Phase I

Phase 1 (2010 – 2014) examines how subsidy program characteristics and employment circumstances operate to encourage or discourage subsidy receipt and subsidy stability, and in turn, how subsidy experiences contribute to child care arrangement (dis)continuity. Phase 1 examines these questions for the subsidy population overall, and for particular subgroups of subsidized families: families with complicated employment circumstances; families who use subsidies for both younger & older children; immigrant families; and TANF-subsidized families.

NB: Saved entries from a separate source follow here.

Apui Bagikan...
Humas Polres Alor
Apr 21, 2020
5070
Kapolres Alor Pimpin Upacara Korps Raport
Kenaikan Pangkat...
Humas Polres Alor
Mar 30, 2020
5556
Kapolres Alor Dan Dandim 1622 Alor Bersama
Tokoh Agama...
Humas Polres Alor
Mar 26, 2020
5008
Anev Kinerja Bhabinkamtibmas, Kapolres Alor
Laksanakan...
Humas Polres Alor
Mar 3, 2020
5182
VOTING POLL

The first phase of CCRP involves three primary research components: a telephone survey of a random sample of new subsidy program entrants, a qualitative interview study with a subsample of survey respondents, and an administrative data component that includes a longitudinal analysis of child care subsidy caseload records linked to survey data and other public benefit data.

Our research questions are:

1) What are the different patterns of subsidy use and stability over time? What are the characteristics of families who demonstrate different subsidy patterns? How does subsidy use vary with other public program use and with employment patterns?

2) To what extent do subsidy program characteristics and parental work circumstances influence subsidy use and stability? Do parental work circumstances moderate the effects of subsidy program characteristics on subsidy use and stability?

3) How stable are child care arrangements for subsidy-receiving families both during a subsidy spell and over time? What are the characteristics of families who have unstable child care arrangements during a subsidy spell and/or over time? What is the relationship between subsidy stability and child care arrangement stability?

4) To what extent do subsidy program characteristics and parental work circumstances directly influence the stability of child care arrangements? Are these influences mediated by patterns of subsidy use?

5) What challenges to subsidy stability and child care stability do parents perceive to be most difficult? Are there subsidy program characteristics that parents perceive as promoting or hindering subsidy stability, child care options,and child care arrangement stability? How do parents perceive the directionality of influence between subsidy stability and child care arrangement stability?

6) What challenges to subsidy stability and child care stability are particularly salient for parents with non-traditional jobs and/or nonstandard work schedules, TANF families, immigrant families/non-English speaking parents, families with multiple children and school-aged children needing care? What strategies do these parents develop in their efforts to deal with the challenges they identify?